Signaling another way to cut Medicare spending without affecting care, a federal audit alleges that the government paid nearly four times more for standard power wheelchairs than what equipment suppliers paid for them.
In 2007, 173,300 Medicare beneficiaries received power wheelchairs at a total cost to themselves and the Medicare program totaling $686 million, part of Medicare Part B. However, consumers could have bought those power wheelchairs outside the Medicare program for much less, according to the report from the Office of Inspector General (OIG).
"CMS' power wheelchair payments, and therefore its current methodology for developing power wheelchair fee schedule amounts do not reflect actual acquisition costs," according to the audit, which was signed by Inspector General Daniel R. Levinson.
And while the amounts should be sufficient to cover suppliers' costs, "Medicare and its beneficiaries should not pay amounts that result in suppliers' excess profit."
For example, for standard power wheelchairs, suppliers paid an average of $1,048 in the first half of 2007, but Medicare and its beneficiaries paid $4,018, almost four times that average amount. The beneficiary's 20% copayment of $804 was more than three-fourths of that amount.

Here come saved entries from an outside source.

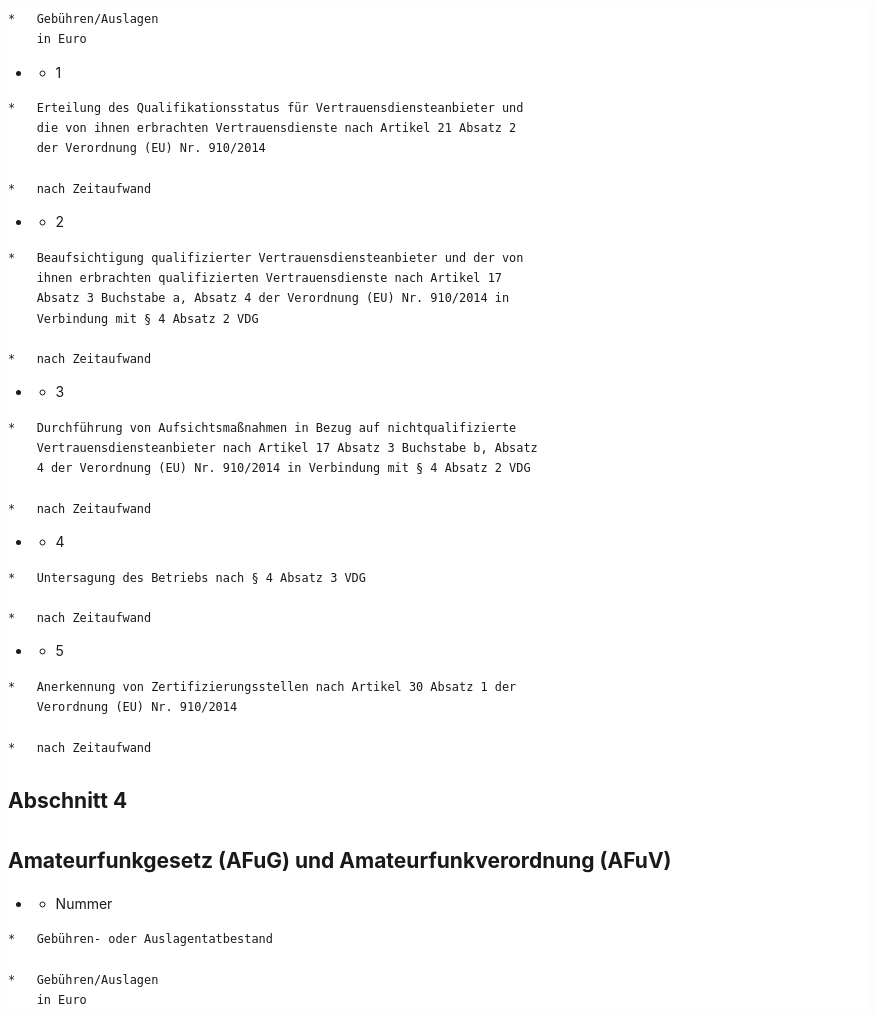     *   Gebühren/Auslagen
        in Euro


*    *   1

    *   Erteilung des Qualifikationsstatus für Vertrauensdiensteanbieter und
        die von ihnen erbrachten Vertrauensdienste nach Artikel 21 Absatz 2
        der Verordnung (EU) Nr. 910/2014

    *   nach Zeitaufwand


*    *   2

    *   Beaufsichtigung qualifizierter Vertrauensdiensteanbieter und der von
        ihnen erbrachten qualifizierten Vertrauensdienste nach Artikel 17
        Absatz 3 Buchstabe a, Absatz 4 der Verordnung (EU) Nr. 910/2014 in
        Verbindung mit § 4 Absatz 2 VDG

    *   nach Zeitaufwand


*    *   3

    *   Durchführung von Aufsichtsmaßnahmen in Bezug auf nichtqualifizierte
        Vertrauensdiensteanbieter nach Artikel 17 Absatz 3 Buchstabe b, Absatz
        4 der Verordnung (EU) Nr. 910/2014 in Verbindung mit § 4 Absatz 2 VDG

    *   nach Zeitaufwand


*    *   4

    *   Untersagung des Betriebs nach § 4 Absatz 3 VDG

    *   nach Zeitaufwand


*    *   5

    *   Anerkennung von Zertifizierungsstellen nach Artikel 30 Absatz 1 der
        Verordnung (EU) Nr. 910/2014

    *   nach Zeitaufwand




## Abschnitt 4


## Amateurfunkgesetz (AFuG) und Amateurfunkverordnung (AFuV)



*    *   Nummer

    *   Gebühren- oder Auslagentatbestand

    *   Gebühren/Auslagen
        in Euro
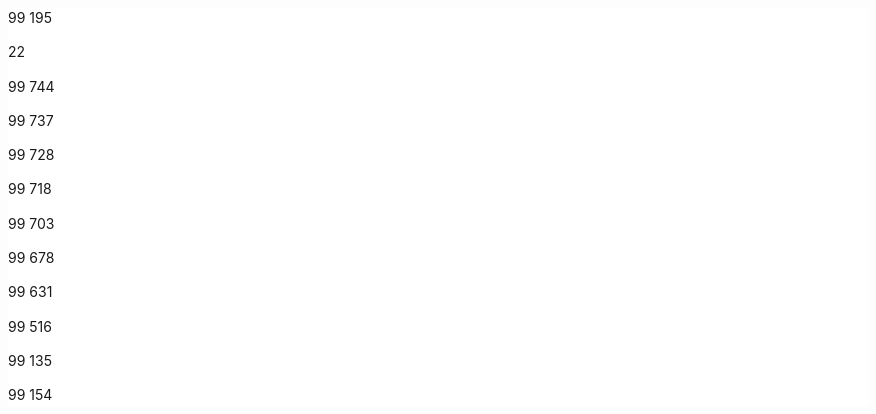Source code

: </td>
      <td width="51">

99 195

</td>
    </tr>
    <tr>
      <td width="51">

22

</td>
      <td width="51">

99 744

</td>
      <td width="51">

99 737

</td>
      <td width="51">

99 728

</td>
      <td width="51">

99 718

</td>
      <td width="51">

99 703

</td>
      <td width="51">

99 678

</td>
      <td width="51">

99 631

</td>
      <td width="51">

99 516

</td>
      <td width="51">

99 135

</td>
      <td width="51">

99 154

Standard wheelchairs represented three-fourths of all wheelchairs provided under the Medicare program.
For more expensive, complex rehabilitation power wheelchair packages, suppliers paid an average of $5,880, but Medicare allowed an average of $11,507, almost twice as much.
The additional amounts were intended to cover wheelchair vendor services, such as assembling and delivering the equipment, and educating the beneficiary on its proper use.
Suppliers said they performed an average of five to seven services for standard and complex wheelchairs prior to, during, and over an average of nine months after delivering the chairs, but most services were prior to and during the wheelchairs' delivery.
"Medicare and its beneficiaries paid suppliers an average of $2,970 beyond the supplier's acquisition cost to perform an average of five services and cover general business costs," the audit said.
The OIG added, "Prior OIG evaluations found that consumers can purchase power wheelchairs at lower prices than Medicare and its beneficiaries. The findings of this evaluation suggest that CMS' (the Centers for Medicare and Medicaid Services') current methodology for developing power wheelchair fee schedule amounts does not reflect actual acquisition costs."